EXERCISE PASSAGE section start

Rep.-elect Joe Cunningham, D-S.C., carries his son Boone as he arrives for orientation for new members of Congress, Tuesday, Nov. 13, 2018, in Washington.  AP Photo/Pablo Martinez Monsivais

Joe Cunningham said he does not fear political backlash during his first term in Congress for his decision to publicly oppose U.S. Rep. Nancy Pelosi's bid for speaker.

"My signature on that letter doesn't come as a surprise to her because I've told her the same thing," Cunningham said, shrugging his shoulders after referring to a letter he signed with 15 other members of Congress last week. 

After his surprise election this month for the Lowcountry's 1st District seat, Cunningham said Pelosi reached out to him by phone. He said they also met one on one when Cunningham traveled to Washington for congressional orientation last week as the Democrats prepared to assume a majority in the House for the first time in eight years.

"It was just like any other conversation really," said Cunningham, who described Pelosi as gracious. "It wasn't really uncomfortable at all, and I told her I looked forward to working with whoever the leader may be, but I've said where I stood and stand where I said I would."

EXERCISE PASSAGE section end
EXCERPTED RECORDS section start

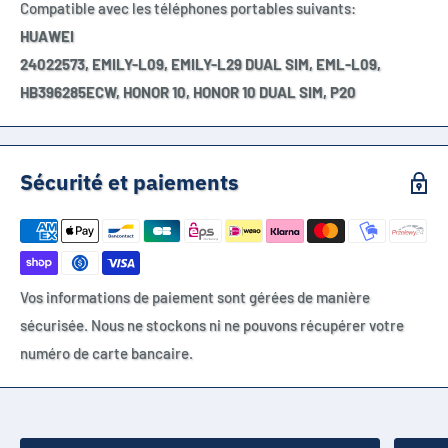
Compatible avec les téléphones portables suivants:
HUAWEI
24022573, EMILY-L09, EMILY-L29 DUAL SIM, EML-L09,
HB396285ECW, HONOR 10, HONOR 10 DUAL SIM, P20
Sécurité et paiements
Vos informations de paiement sont gérées de manière
sécurisée. Nous ne stockons ni ne pouvons récupérer votre
numéro de carte bancaire.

EXCERPTED RECORDS section end

**INSTRUCTIONS:**
[1] In the article on Joe Cunningham, how many other members of Congress signed the letter along with him?
[2] Copy everything from "Rep.-elect Joe Cunningham, D-S.C., carries" down to "Congress last week." in the article on Joe Cunningham, renaming "Congress" to "the House" wherever it appears.
[3] Carry the article on Joe Cunningham forward from its last sentence.

**ANSWERS TO THE EXERCISE:**
[1] 15

[2]
Rep.-elect Joe Cunningham, D-S.C., carries his son Boone as he arrives for orientation for new members of the House, Tuesday, Nov. 13, 2018, in Washington.  AP Photo/Pablo Martinez Monsivais

Joe Cunningham said he does not fear political backlash during his first term in the House for his decision to publicly oppose U.S. Rep. Nancy Pelosi's bid for speaker.

"My signature on that letter doesn't come as a surprise to her because I've told her the same thing," Cunningham said, shrugging his shoulders after referring to a letter he signed with 15 other members of the House last week.

[3]
U.S. Rep. Marcia Fudge, the Ohio Democrat who had been seen as a possible Pelosi challenger, announced Tuesday that she would endorse Pelosi for speaker. No alternatives to the California Democrat have emerged, and Cunningham could not produce any names he'd specifically like to see challenge Pelosi.

Instead, Cunningham offered descriptors of the type of Democrat he'd like to see emerge as an alternative.

"Hopefully it will be somebody with a strong, independent voice who can talk to people in red districts, and who can work across the aisle," said Cunningham as his dog, Teddy, a wiry-haired mutt, ran around the mostly empty Mount Pleasant campaign office. "A short list or a low supply of potential candidates is not the problem."

His opposition of Pelosi also hasn't put a damper on his political aspirations for his first term in Washington. 

Cunningham said he would like to become a member of the House Transportation and Infrastructure Committee, along with any subcommittees that "touch the port" of Charleston. Cunningham also said he'd like to join two powerful House committees that control spending: Appropriations and Ways and Means.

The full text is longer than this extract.